Why health-care workers are quitting in droves — Ed Young | The Atlantic

“... COVID patients are also becoming harder to deal with. Most now are unvaccinated, and while some didn’t have a choice in the matter, those who did are often belligerent and vocal. Even after they’re hospitalized, some resist basic medical procedures like proning or oxygenation, thinking themselves to be fighters, only to become delirious, anxious, and impulsive when their lungs struggle for oxygen. Others have assaulted nurses, thrown trash around their rooms, and yelled for hydroxychloroquine or ivermectin, neither of which have any proven benefit for COVID-19. Once, Americans clapped for health-care heroes; now, “we’re at war with a virus and its hosts are at war with us,” [Idaho ICU nurse Cassandra] Werry told me. ...”


Meanwhile, Rep. Chris Stewart was objecting to vaccine mandates for the nation’s security services, arguing that we cannot afford to lose such crucial personnel when some of them quit rather than get the jab.

A better way to see it would be to recognize that people who refuse COVID-19 vaccinations now should not be working in anything that has the word “intelligence” attached to it.

Some say they are pro-vaccine but anti-mandate. But that’s like being for safe driving but against a law that requires you to stop at red lights. Unless everyone does it, the effectiveness is vastly reduced.

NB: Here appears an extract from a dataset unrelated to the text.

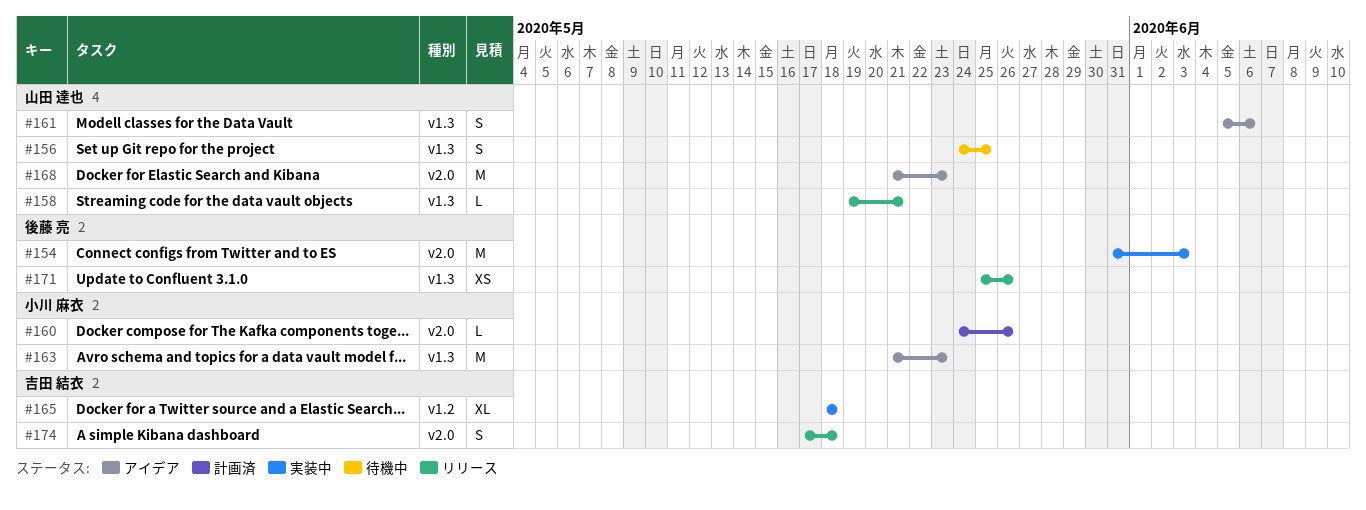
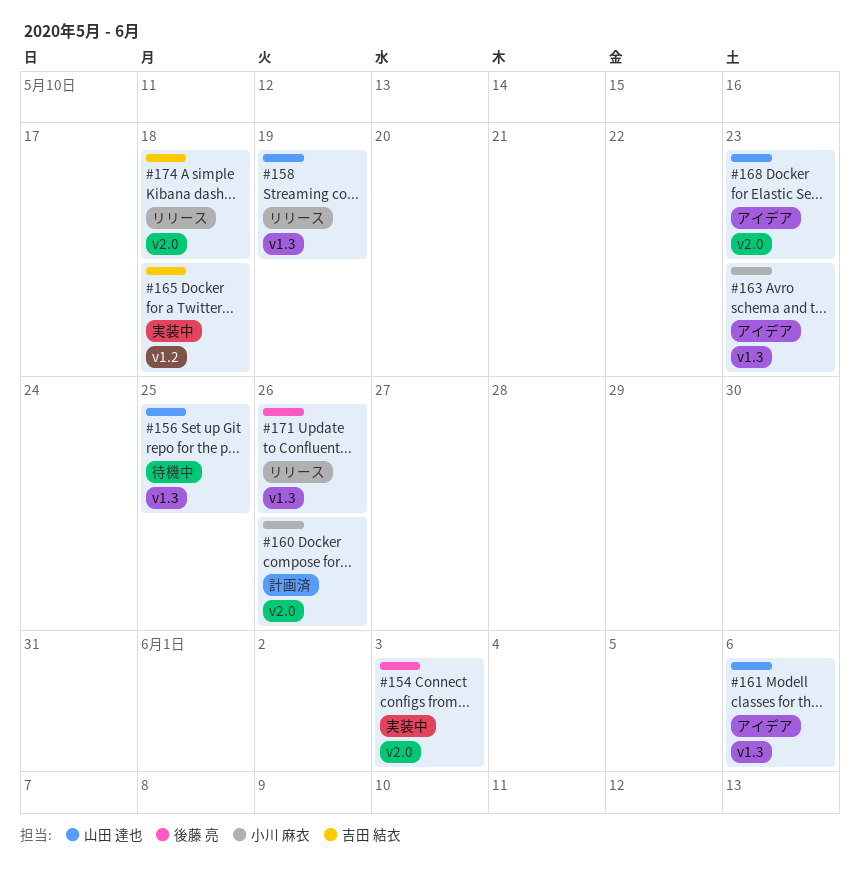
#158, due: May 21 -> May 19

During a summer reporting internship at a Kansas newspaper many years ago, I was warned by one straight-faced editor that I risked getting fired if I failed to keep up with such important but routine tasks as reading the recording thermometer or emptying the parking lot rain gage every day.

Another editor told me not to worry.

“The only way to get fired around here is if you [poop] on the publisher’s desk,” he said.

If these anti-vaccine Utah politicians have their way, even that won’t get you fired.

George Pyle, reading The New York Times at The Rose Establishment.

George Pyle, opinion editor of The Salt Lake Tribune, is triple-vaxxed, feeling fine and neither microchipped nor magnetic.